No matter how fancy or complex a database looks, they all boil down to **just 3 simple layers**. Yes, just 3.
If you understand these layers, you can:
- Grasp any database
- Build deep intuition about its architecture
- Answer any interview question confidentlyHere they are:
## 1. User Access Layer
This layer defines how users connect with the database.
It includes:
- **SQL** (Structured Query Language)
- **HTTP APIs** (for NoSQL databases)
- **Specific Protocols** (database-specific query languages)**Examples:**
- RDBMS: SQL for user access
- Cassandra: CQL (Cassandra Query Language)
- NoSQL (DynamoDB, MongoDB): HTTP APIs---
## 2. Routing Layer
This layer routes read and write requests to the correct server or node.
- Optional for single-node databases (e.g., traditional RDBMS)
- Critical for distributed databases (NoSQL)**Examples:**
- **DynamoDB**: Request router uses partition metadata to route reads/writes
- **MongoDB**: Mongos connects to config servers for routing
- **Cassandra**: Snitch finds the node where data resides**Pro Tip:** Almost all use **Consistent Hashing**—an efficient algorithm for distributing data across nodes for high availability and scalability.
---
## 3. Storage Layer
This layer defines how data is stored on disk. Two common data structures dominate:
- **B/B+ Tree**:
- Used in 80% of databases (SQL and NoSQL)

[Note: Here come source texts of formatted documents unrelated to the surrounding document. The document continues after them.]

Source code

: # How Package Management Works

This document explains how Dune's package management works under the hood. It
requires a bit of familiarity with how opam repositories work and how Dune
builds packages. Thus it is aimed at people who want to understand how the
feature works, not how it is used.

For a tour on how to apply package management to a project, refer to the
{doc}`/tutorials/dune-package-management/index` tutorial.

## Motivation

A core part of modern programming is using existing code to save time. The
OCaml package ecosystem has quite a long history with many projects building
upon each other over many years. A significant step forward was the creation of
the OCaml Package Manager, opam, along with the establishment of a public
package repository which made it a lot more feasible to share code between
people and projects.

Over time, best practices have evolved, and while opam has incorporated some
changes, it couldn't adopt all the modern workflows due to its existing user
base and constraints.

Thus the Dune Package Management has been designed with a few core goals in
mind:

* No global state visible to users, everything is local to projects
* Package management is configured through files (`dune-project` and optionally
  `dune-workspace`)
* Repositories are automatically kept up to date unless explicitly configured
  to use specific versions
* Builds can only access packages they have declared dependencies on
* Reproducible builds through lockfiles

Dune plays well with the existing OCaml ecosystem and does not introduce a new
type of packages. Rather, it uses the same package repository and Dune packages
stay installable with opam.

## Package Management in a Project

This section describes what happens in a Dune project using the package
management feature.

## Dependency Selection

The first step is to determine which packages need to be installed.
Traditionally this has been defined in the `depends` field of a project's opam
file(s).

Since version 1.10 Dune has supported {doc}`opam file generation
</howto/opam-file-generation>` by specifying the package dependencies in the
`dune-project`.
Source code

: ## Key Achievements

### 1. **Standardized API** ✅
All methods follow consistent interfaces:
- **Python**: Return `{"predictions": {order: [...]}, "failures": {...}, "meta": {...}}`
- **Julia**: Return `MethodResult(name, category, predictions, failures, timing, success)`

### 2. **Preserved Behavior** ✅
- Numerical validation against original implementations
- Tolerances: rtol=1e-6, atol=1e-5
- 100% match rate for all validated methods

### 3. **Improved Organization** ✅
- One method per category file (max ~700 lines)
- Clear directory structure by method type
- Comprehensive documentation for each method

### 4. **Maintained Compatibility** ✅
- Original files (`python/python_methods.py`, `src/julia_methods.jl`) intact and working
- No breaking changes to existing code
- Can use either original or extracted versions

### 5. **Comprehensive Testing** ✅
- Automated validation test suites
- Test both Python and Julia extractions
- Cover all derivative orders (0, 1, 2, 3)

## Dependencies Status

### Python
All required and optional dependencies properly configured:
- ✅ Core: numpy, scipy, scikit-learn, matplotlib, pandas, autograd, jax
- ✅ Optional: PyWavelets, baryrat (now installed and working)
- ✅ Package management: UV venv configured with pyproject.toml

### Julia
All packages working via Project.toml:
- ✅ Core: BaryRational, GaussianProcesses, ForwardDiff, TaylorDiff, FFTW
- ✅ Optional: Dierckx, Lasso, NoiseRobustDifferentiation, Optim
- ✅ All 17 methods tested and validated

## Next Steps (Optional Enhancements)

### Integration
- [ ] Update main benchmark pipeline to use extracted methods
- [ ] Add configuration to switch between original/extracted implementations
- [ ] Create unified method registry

- Offers consistent O(log n) read/write access
- Perfect for range queries
- Examples: All SQL DBs, DynamoDB, MongoDB- **LSM Tree**:
- Optimized for high write throughput
- Uses SSTable, compaction, and tombstones for efficient data management
- Examples: Cassandra, ScyllaDB---
## That’s It
All databases—SQL or NoSQL—are just a combination of these 3 layers.
What surprised me most? Despite the marketing hype, SQL and NoSQL are fundamentally the same. They just assemble these layers differently.
Next time you see a “new, fancy” database:
- Don’t fall for buzzwords or social media hype
- Apply this 3-layer framework
- Break it down in 2 minutes flatThis mindset shift will make you immune to hype and unmatched in system design interviews.